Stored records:
---*---
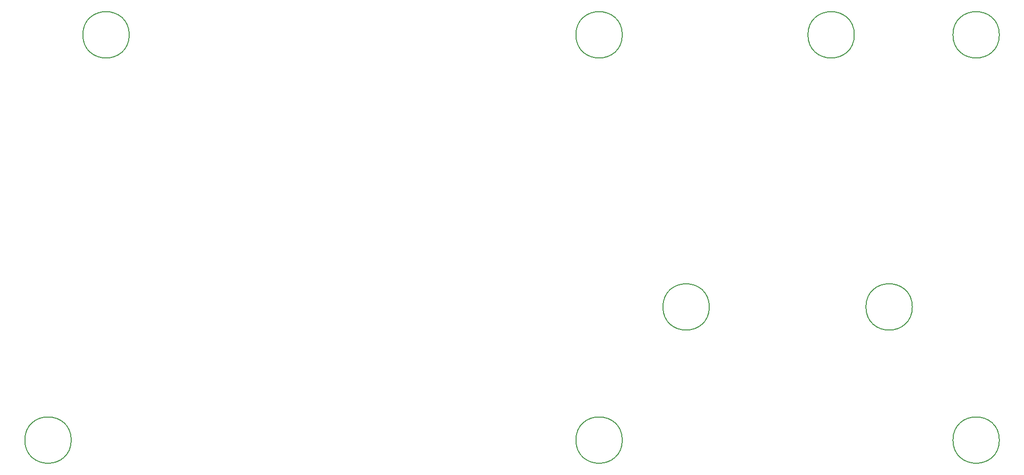
<source format=gbr>
%TF.GenerationSoftware,KiCad,Pcbnew,8.0.3*%
%TF.CreationDate,2024-08-04T18:58:25-04:00*%
%TF.ProjectId,UMTK,554d544b-2e6b-4696-9361-645f70636258,rev?*%
%TF.SameCoordinates,Original*%
%TF.FileFunction,Other,Comment*%
%FSLAX46Y46*%
G04 Gerber Fmt 4.6, Leading zero omitted, Abs format (unit mm)*
G04 Created by KiCad (PCBNEW 8.0.3) date 2024-08-04 18:58:25*
%MOMM*%
%LPD*%
G01*
G04 APERTURE LIST*
%ADD10C,0.150000*%
G04 APERTURE END LIST*
D10*
%TO.C,H7*%
X174000000Y-72000000D02*
G75*
G02*
X166000000Y-72000000I-4000000J0D01*
G01*
X166000000Y-72000000D02*
G75*
G02*
X174000000Y-72000000I4000000J0D01*
G01*
%TO.C,H6*%
X124000000Y-95000000D02*
G75*
G02*
X116000000Y-95000000I-4000000J0D01*
G01*
X116000000Y-95000000D02*
G75*
G02*
X124000000Y-95000000I4000000J0D01*
G01*
%TO.C,H8*%
X139000000Y-72000000D02*
G75*
G02*
X131000000Y-72000000I-4000000J0D01*
G01*
X131000000Y-72000000D02*
G75*
G02*
X139000000Y-72000000I4000000J0D01*
G01*
%TO.C,H5*%
X189000000Y-95000000D02*
G75*
G02*
X181000000Y-95000000I-4000000J0D01*
G01*
X181000000Y-95000000D02*
G75*
G02*
X189000000Y-95000000I4000000J0D01*
G01*
%TO.C,H2*%
X29000000Y-95000000D02*
G75*
G02*
X21000000Y-95000000I-4000000J0D01*
G01*
X21000000Y-95000000D02*
G75*
G02*
X29000000Y-95000000I4000000J0D01*
G01*
%TO.C,H1*%
X39000000Y-25000000D02*
G75*
G02*
X31000000Y-25000000I-4000000J0D01*
G01*
X31000000Y-25000000D02*
G75*
G02*
X39000000Y-25000000I4000000J0D01*
G01*
%TO.C,H9*%
X164000000Y-25000000D02*
G75*
G02*
X156000000Y-25000000I-4000000J0D01*
G01*
X156000000Y-25000000D02*
G75*
G02*
X164000000Y-25000000I4000000J0D01*
G01*
%TO.C,H3*%
X189000000Y-25000000D02*
G75*
G02*
X181000000Y-25000000I-4000000J0D01*
G01*
X181000000Y-25000000D02*
G75*
G02*
X189000000Y-25000000I4000000J0D01*
G01*
%TO.C,H4*%
X124000000Y-25000000D02*
G75*
G02*
X116000000Y-25000000I-4000000J0D01*
G01*
X116000000Y-25000000D02*
G75*
G02*
X124000000Y-25000000I4000000J0D01*
G01*
%TD*%
M02*

</source>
---*---
Job item:
Take from the entries every line that has the string "LIST".

Solution to the problem:
G04 APERTURE LIST*
G04 APERTURE END LIST*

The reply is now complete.